Sapıtanlar, sapıklığın zirvesine varırlar da
doğru yol göstereni sapıttı sanırlar. İnsan mizacında fıtrî denge bozulduğu zaman bencilliğin böylesine iğrenç olanları görülür. Kıstaslar değişir. Ölçüler hükümsüz kalır. Öyle ya, madem ki eğilip bükülmeyen İlâhî kıstas ortada yoktur, o halde indî kıstaslar hükümrân olacaktır.
Allah’ü Teâlâ’nın gösterdiği yoldan gidenler hakkında günümüzdeki cahiliyet mensuplarının ne düşündüğüne bir göz atacak olursak görürüz ki; Onları sapıklıkla itham etmekte ve kendi saflarında bulunanları yani cahiliyetin iğrenç bataklığına gömülenleri doğru yolda kabul etmektedirler.
Bunlar, kendini teşhir etmeyen genç kızlarımıza ve çıplaklığa itibar etmeyen yiğitlerimize hor gözle bakarlar. Onların vekâr, iffet ve nezaketlerine irtica, gericilik ve köylülük damgasını vurmak gibi bedbahtlıklara düşerler.
Evet cahiliyet mensupları, organize ve propaganda imkânlarının tamamını seferber ederek o güzelim vekâr, iffet ve nezaketi cahiliyet batağının kirli çamurlarına bulamaya çalışırlar.

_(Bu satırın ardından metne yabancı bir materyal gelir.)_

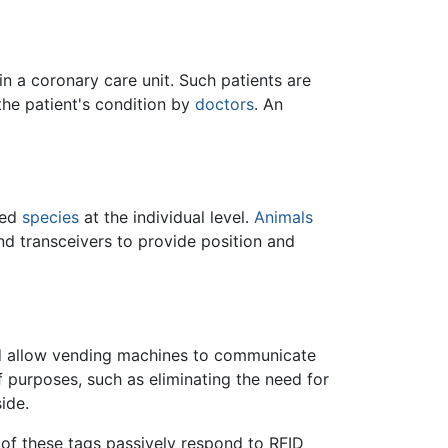
 in a coronary care unit. Such patients are
the patient's condition by
doctors
. An
ned
species
at the individual level.
Animals
 transceivers to provide position and
ld allow vending machines to communicate
f purposes, such as eliminating the need for
ide.
 of these tags passively respond to RFID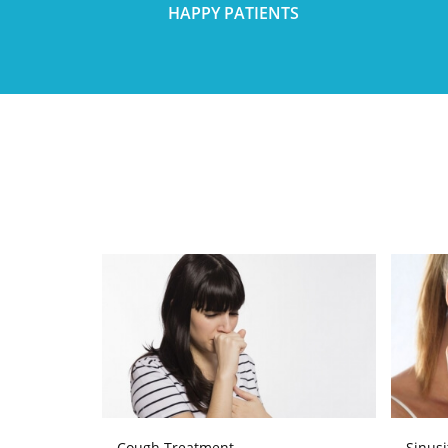
HAPPY PATIENTS
Cough Treatment
Sinusi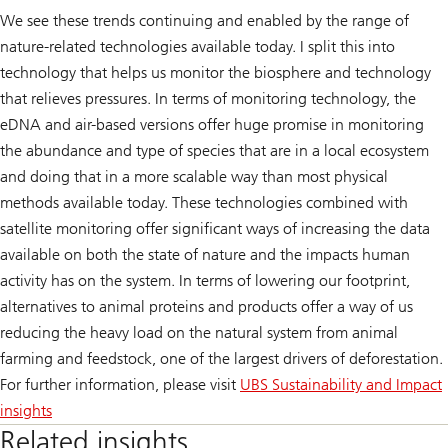
We see these trends continuing and enabled by the range of
nature-related technologies available today. I split this into
technology that helps us monitor the biosphere and technology
that relieves pressures. In terms of monitoring technology, the
eDNA and air-based versions offer huge promise in monitoring
the abundance and type of species that are in a local ecosystem
and doing that in a more scalable way than most physical
methods available today. These technologies combined with
satellite monitoring offer significant ways of increasing the data
available on both the state of nature and the impacts human
activity has on the system. In terms of lowering our footprint,
alternatives to animal proteins and products offer a way of us
reducing the heavy load on the natural system from animal
farming and feedstock, one of the largest drivers of deforestation.
For further information, please visit
UBS Sustainability and Impact
insights
Related insights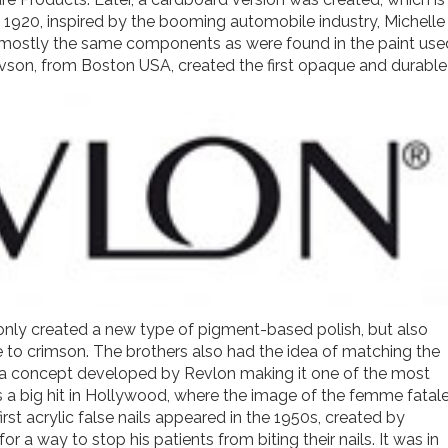
In 1920, inspired by the booming automobile industry, Michelle
ing mostly the same components as were found in the paint use
evson, from Boston USA, created the first opaque and durable
t only created a new type of pigment-based polish, but also
 to crimson. The brothers also had the idea of matching the
ck, a concept developed by Revlon making it one of the most
s a big hit in Hollywood, where the image of the femme fatal
rst acrylic false nails appeared in the 1950s, created by
 a way to stop his patients from biting their nails. It was in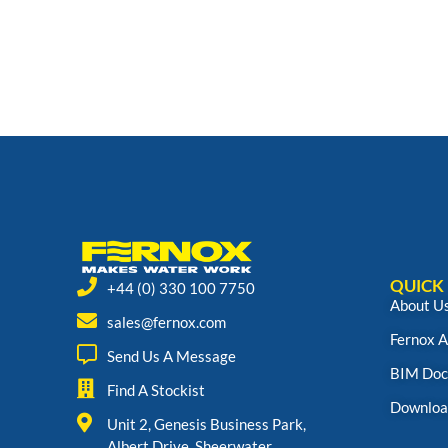
QUICK 
+44 (0) 330 100 7750
About U
sales@fernox.com
Fernox 
Send Us A Message
BIM Doc
Find A Stockist
Downloa
Unit 2, Genesis Business Park,
Albert Drive, Sheerwater,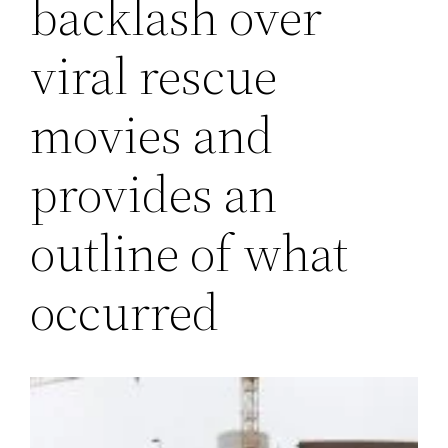
backlash over
viral rescue
movies and
provides an
outline of what
occurred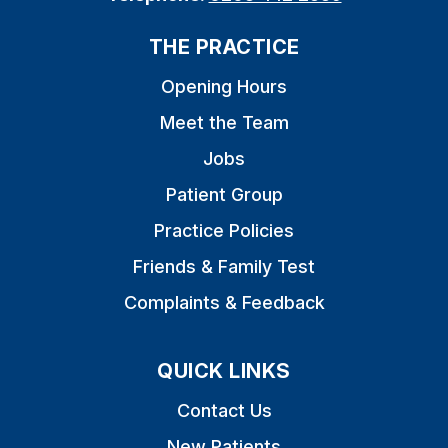
THE PRACTICE
Opening Hours
Meet the Team
Jobs
Patient Group
Practice Policies
Friends & Family Test
Complaints & Feedback
QUICK LINKS
Contact Us
New Patients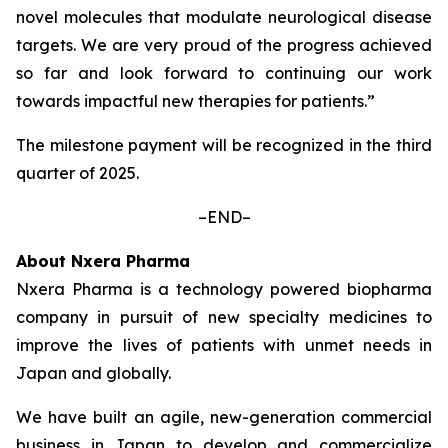
novel molecules that modulate neurological disease
targets. We are very proud of the progress achieved
so far and look forward to continuing our work
towards impactful new therapies for patients.”
The milestone payment will be recognized in the third
quarter of 2025.
–END–
About Nxera Pharma
Nxera Pharma is a technology powered biopharma
company in pursuit of new specialty medicines to
improve the lives of patients with unmet needs in
Japan and globally.
We have built an agile, new-generation commercial
business in Japan to develop and commercialize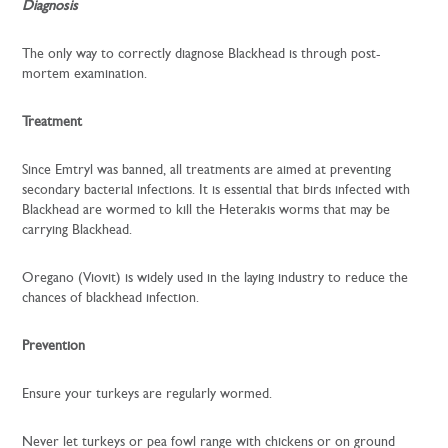
Diagnosis
The only way to correctly diagnose Blackhead is through post-
mortem examination.
Treatment
Since Emtryl was banned, all treatments are aimed at preventing
secondary bacterial infections. It is essential that birds infected with
Blackhead are wormed to kill the Heterakis worms that may be
carrying Blackhead.
Oregano (Viovit) is widely used in the laying industry to reduce the
chances of blackhead infection.
Prevention
Ensure your turkeys are regularly wormed.
Never let turkeys or pea fowl range with chickens or on ground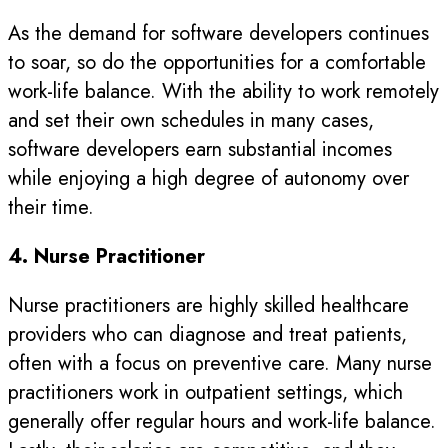
As the demand for software developers continues
to soar, so do the opportunities for a comfortable
work-life balance. With the ability to work remotely
and set their own schedules in many cases,
software developers earn substantial incomes
while enjoying a high degree of autonomy over
their time.
4. Nurse Practitioner
Nurse practitioners are highly skilled healthcare
providers who can diagnose and treat patients,
often with a focus on preventive care. Many nurse
practitioners work in outpatient settings, which
generally offer regular hours and work-life balance.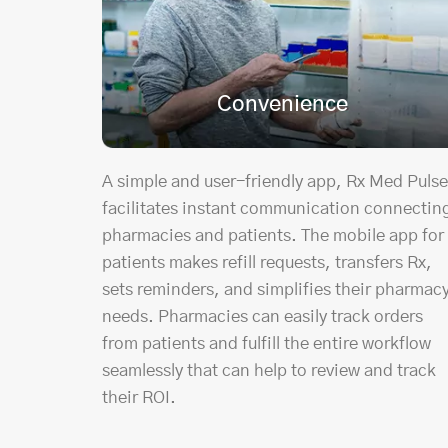
Convenience
A simple and user-friendly app, Rx Med Pulse
facilitates instant communication connectin
pharmacies and patients. The mobile app for
patients makes refill requests, transfers Rx,
sets reminders, and simplifies their pharmac
needs. Pharmacies can easily track orders
from patients and fulfill the entire workflow
seamlessly that can help to review and track
their ROI.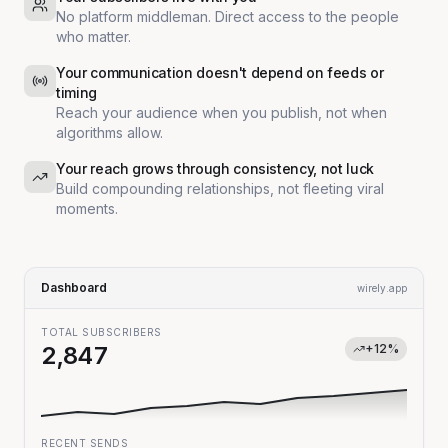
No platform middleman. Direct access to the people
who matter.
Your communication doesn't depend on feeds or
timing
Reach your audience when you publish, not when
algorithms allow.
Your reach grows through consistency, not luck
Build compounding relationships, not fleeting viral
moments.
Dashboard
wirely.app
TOTAL SUBSCRIBERS
+12%
2,847
RECENT SENDS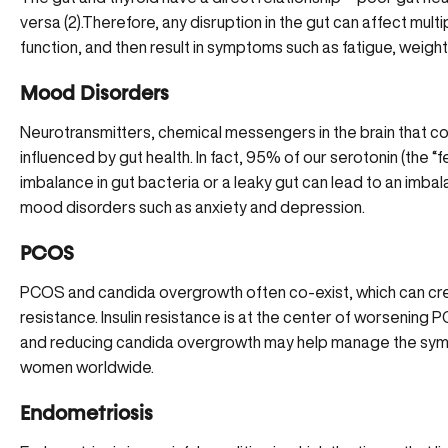
versa (
2
).Therefore, any disruption in the gut can affect mul
function, and then result in symptoms such as fatigue, weight
Mood Disorders
Neurotransmitters, chemical messengers in the brain that co
influenced by gut health. In fact, 95% of our serotonin (the 
imbalance in gut bacteria or a leaky gut can lead to an
imbal
mood disorders such as anxiety and depression.
PCOS
PCOS and candida overgrowth often co-exist, which can cr
resistance
. Insulin resistance is at the center of worsenin
and reducing candida overgrowth may help manage the sympt
women worldwide.
Endometriosis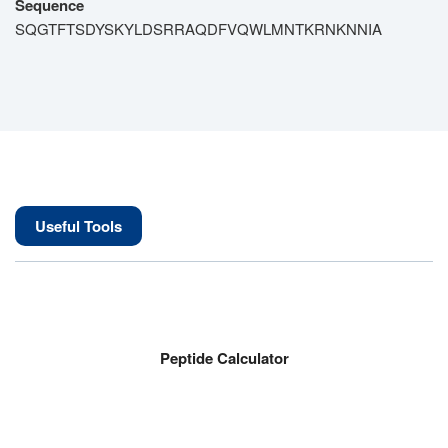
Sequence
SQGTFTSDYSKYLDSRRAQDFVQWLMNTKRNKNNIA
Useful Tools
Peptide Calculator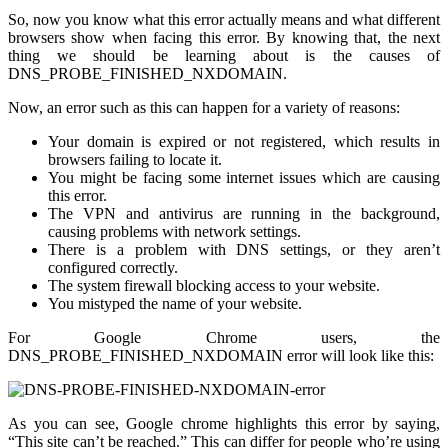
So, now you know what this error actually means and what different
browsers show when facing this error. By knowing that, the next
thing we should be learning about is the causes of
DNS_PROBE_FINISHED_NXDOMAIN.
Now, an error such as this can happen for a variety of reasons:
Your domain is expired or not registered, which results in
browsers failing to locate it.
You might be facing some internet issues which are causing
this error.
The VPN and antivirus are running in the background,
causing problems with network settings.
There is a problem with DNS settings, or they aren’t
configured correctly.
The system firewall blocking access to your website.
You mistyped the name of your website.
For Google Chrome users, the
DNS_PROBE_FINISHED_NXDOMAIN error will look like this:
As you can see, Google chrome highlights this error by saying,
“This site can’t be reached.” This can differ for people who’re using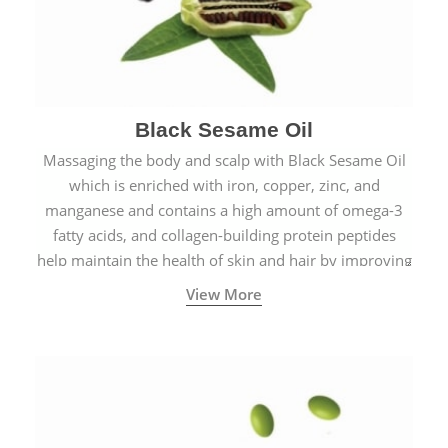
Black Sesame Oil
Massaging the body and scalp with Black Sesame Oil
which is enriched with iron, copper, zinc, and
manganese and contains a high amount of omega-3
fatty acids, and collagen-building protein peptides
help maintain the health of skin and hair by improving
blood circulation.
View More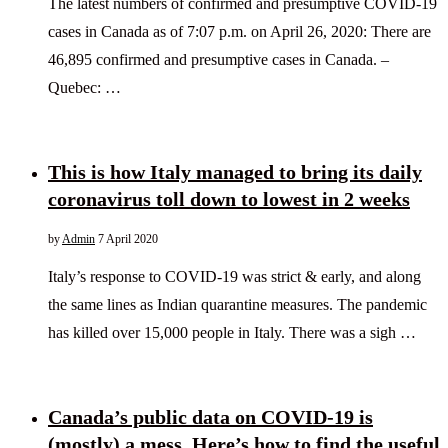
The latest numbers of confirmed and presumptive COVID-19
cases in Canada as of 7:07 p.m. on April 26, 2020: There are
46,895 confirmed and presumptive cases in Canada. –
Quebec: …
This is how Italy managed to bring its daily
coronavirus toll down to lowest in 2 weeks
by
Admin
7 April 2020
Italy’s response to COVID-19 was strict & early, and along
the same lines as Indian quarantine measures. The pandemic
has killed over 15,000 people in Italy. There was a sigh …
Canada’s public data on COVID-19 is
(mostly) a mess. Here’s how to find the useful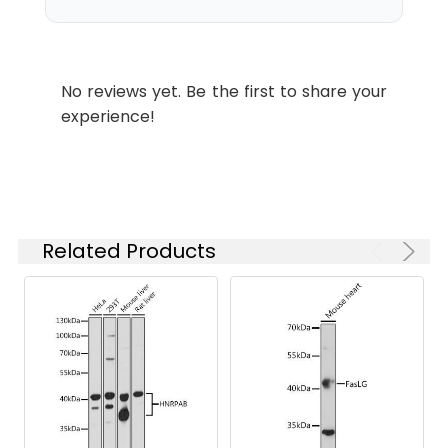
is 1 μg/mL.
Please optimize
the
concentration
No reviews yet. Be the first to share your
based on your
experience!
specific assay
requirements.
Synonyms:
CPX2, Hfb1, 921-L, CPX-2,
CPLX2
Related Products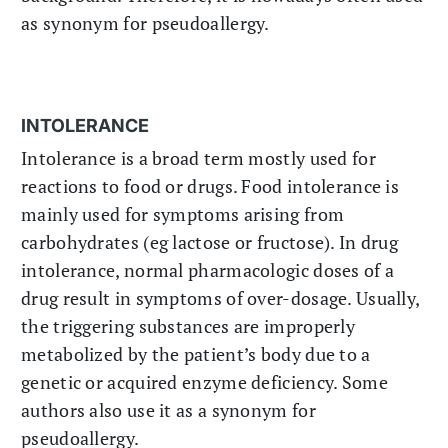
as synonym for pseudoallergy.
INTOLERANCE
Intolerance is a broad term mostly used for
reactions to food or drugs. Food intolerance is
mainly used for symptoms arising from
carbohydrates (eg lactose or fructose). In drug
intolerance, normal pharmacologic doses of a
drug result in symptoms of over-dosage. Usually,
the triggering substances are improperly
metabolized by the patient’s body due to a
genetic or acquired enzyme deficiency. Some
authors also use it as a synonym for
pseudoallergy.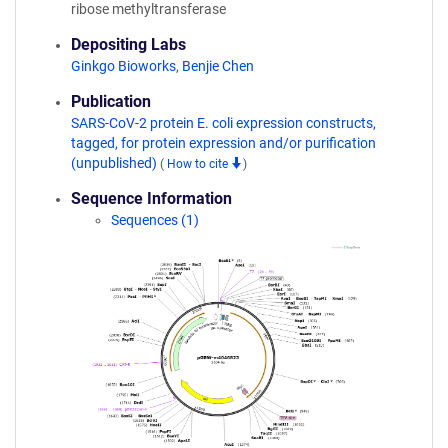
ribose methyltransferase
Depositing Labs
Ginkgo Bioworks
,
Benjie Chen
Publication
SARS-CoV-2 protein E. coli expression constructs,
tagged, for protein expression and/or purification
(unpublished)
(
How to cite
)
Sequence Information
Sequences (1)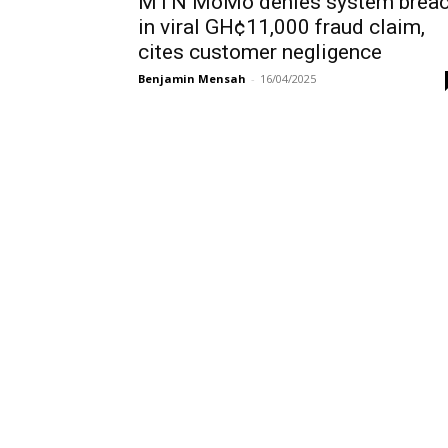
MTN MoMo denies system brea
in viral GH¢11,000 fraud claim,
cites customer negligence
Benjamin Mensah
-
16/04/2025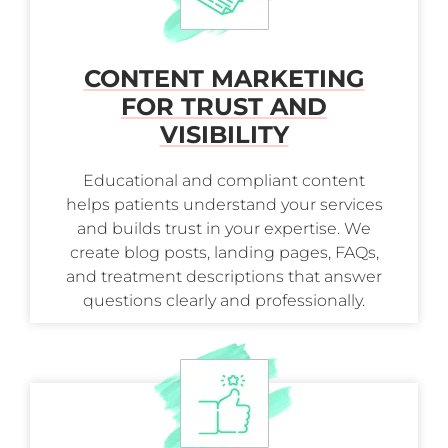
CONTENT MARKETING
FOR TRUST AND
VISIBILITY
Educational and compliant content
helps patients understand your services
and builds trust in your expertise. We
create blog posts, landing pages, FAQs,
and treatment descriptions that answer
questions clearly and professionally.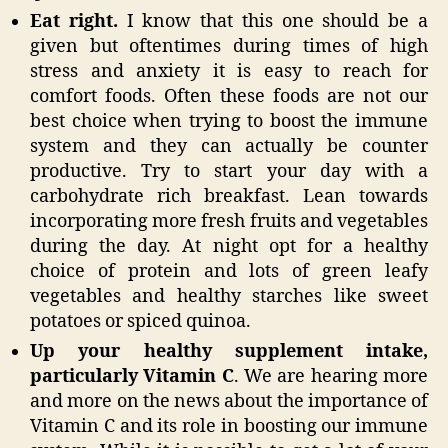
Eat right.
I know that this one should be a
given but oftentimes during times of high
stress and anxiety it is easy to reach for
comfort foods. Often these foods are not our
best choice when trying to boost the immune
system and they can actually be counter
productive. Try to start your day with a
carbohydrate rich breakfast. Lean towards
incorporating more fresh fruits and vegetables
during the day. At night opt for a healthy
choice of protein and lots of green leafy
vegetables and healthy starches like sweet
potatoes or spiced quinoa.
Up your healthy supplement intake,
particularly Vitamin C
. We are hearing more
and more on the news about the importance of
Vitamin C and its role in boosting our immune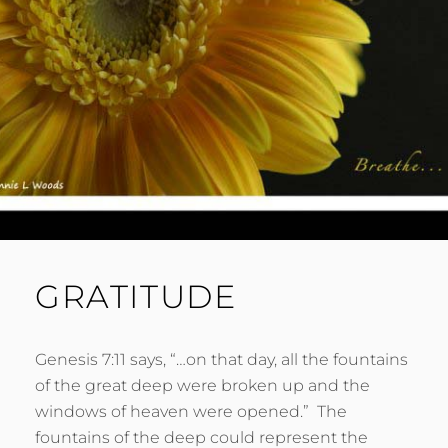
GRATITUDE
Genesis 7:11 says, “…on that day, all the fountains
of the great deep were broken up and the
windows of heaven were opened.” The
fountains of the deep could represent the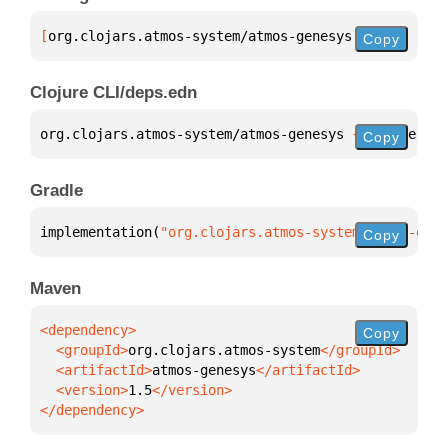
[
org.clojars.atmos-system/atmos-genesys
 "1.5"
]
Copy
Clojure CLI/deps.edn
org.clojars.atmos-system/atmos-genesys 
{
:mvn/versio
Copy
Gradle
implementation(
"org.clojars.atmos-system:atmos-gene
Copy
Maven
Copy
  <groupId>
org.clojars.atmos-system
  <artifactId>
atmos-genesys
  <version>
1.5
</dependency>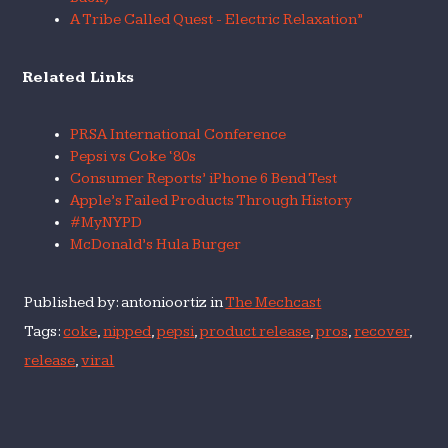
A Tribe Called Quest - Electric Relaxation”
Related Links
PRSA International Conference
Pepsi vs Coke ‘80s
Consumer Reports’ iPhone 6 Bend Test
Apple’s Failed Products Through History
#MyNYPD
McDonald’s Hula Burger
Published by: antonioortiz in
The Mechcast
Tags:
coke
,
nipped
,
pepsi
,
product release
,
pros
,
recover
,
release
,
viral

Futbol, film, sinema, televizyon ve saire tutkusu olmayan; dans ve eğlence salonlarına itibar etmeyen gençlerimizi de; Soğuk, içine kapalı, kültürsüz, hayatı anlamaz gibi sözlerle bayağılaştırmaya çalışır, bu yoldan hayatlarını heba etmelerini sağlamak için uğraşırlar.
Cahiliyet, aynı cahiliyettir. Ancak şekil ve şartlar yönünden değişmiş olabilir.